Fabrication of Strain Gauges via Contact Printing: A Simple Route to Healthcare Sensors Based on Cross-Linked Gold Nanoparticles

In this study, we developed a novel and efficient process for the fabrication of resistive strain gauges for healthcare-related applications. First, 1,9-nonanedithiol cross-linked gold nanoparticle (GNP) films were prepared via layer-by-layer (LbL) spin-coating and subsequently transferred onto flexible polyimide foil by contact printing. Four-point bending tests revealed linear response characteristics with gauge factors of ∼14 for 4 nm GNPs and ∼26 for 7 nm GNPs. This dependency of strain sensitivity is attributed to the perturbation of charge carrier tunneling between neighboring GNPs, which becomes more efficient with increasing particle size. Fatigue tests revealed that the strain-resistance performance remained nearly the same after 10.000 strain/relaxation cycles. We demonstrate that these sensors are well suited to monitor muscle movements. Furthermore, we fabricated all-printed strain sensors by directly transferring cross-linked GNP films onto soft PDMS sheets equipped with interdigitated electrodes. Due to the low elastic modulus of poly(dimethylsiloxane) (PDMS), these sensors are easily deformed and, therefore, they respond sensitively to faint forces. When taped onto the skin above the radial artery, they enable the well-resolved and robust recording of pulse waves with diagnostically relevant details.
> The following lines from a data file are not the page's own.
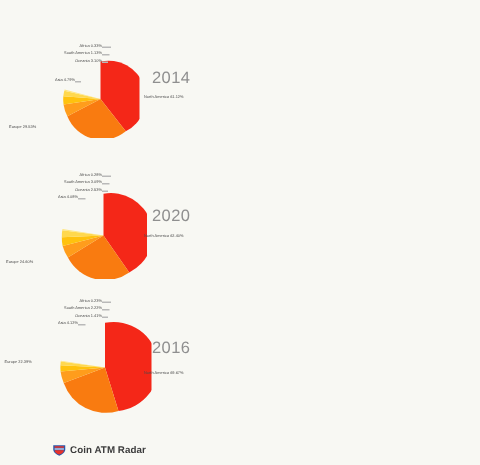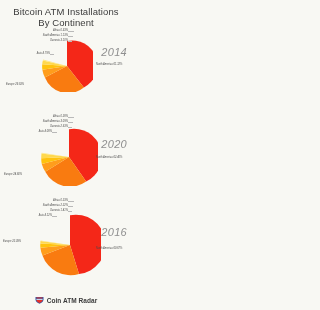--- a/index.html
+++ b/index.html
@@ -79,10 +79,6 @@
 
 <div class="page">
 
-  <div class="title">
-    <div>Bitcoin ATM Installations</div>
-    <div>By Continent</div>
-  </div>
 
   <div class="chart-block" id="block-2014">
     <div class="year">2014</div>

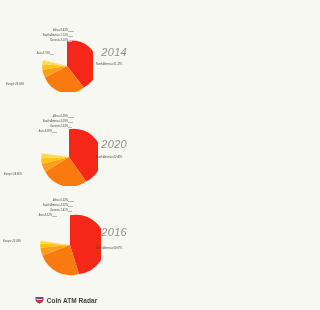--- a/index.html
+++ b/index.html
@@ -23,7 +23,7 @@
     line-height:11px;
     letter-spacing:0.1px;
   }
-  .chart-block{ position:absolute; left:0; width:132px;font-style:italic; }
+  .chart-block{ position:absolute; left:0; width:132px; }
   #block-2014{ top:28px; height:68px; }
   #block-2015{ top:112px; height:72px; }
   #block-2016{ top:196px; height:80px; }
Cross-Linked Gold-Nanoparticle Membrane Resonators as Microelectromechanical Vapor Sensors

We report a novel approach for the detection of volatile compounds employing electrostatically driven drumhead resonators as sensing elements. The resonators are based on freestanding membranes of alkanedithiol cross-linked gold nanoparticles (GNPs), which are able to sorb analytes from the gas phase. Under reduced pressure, the fundamental resonance frequency of a resonator is continuously monitored while the device is exposed to varying partial pressures of toluene, 4-methylpentan-2-one, 1-propanol, and water. The measurements reveal a strong, reversible frequency shift of up to ∼10 kHz, i.e., ∼5% of the fundamental resonance frequency, when exposing the sensor to toluene vapor with a partial pressure of ∼20 Pa. As this strong shift cannot be explained exclusively by the mass uptake in the membrane, our results suggest a significant impact of analyte sorption on the pre-stress of the freestanding GNP membrane. Thus, our findings point to the possibility of designing highly sensitive resonators, which utilize sorption induced changes in the membranes pre-stress as primary transduction mechanism.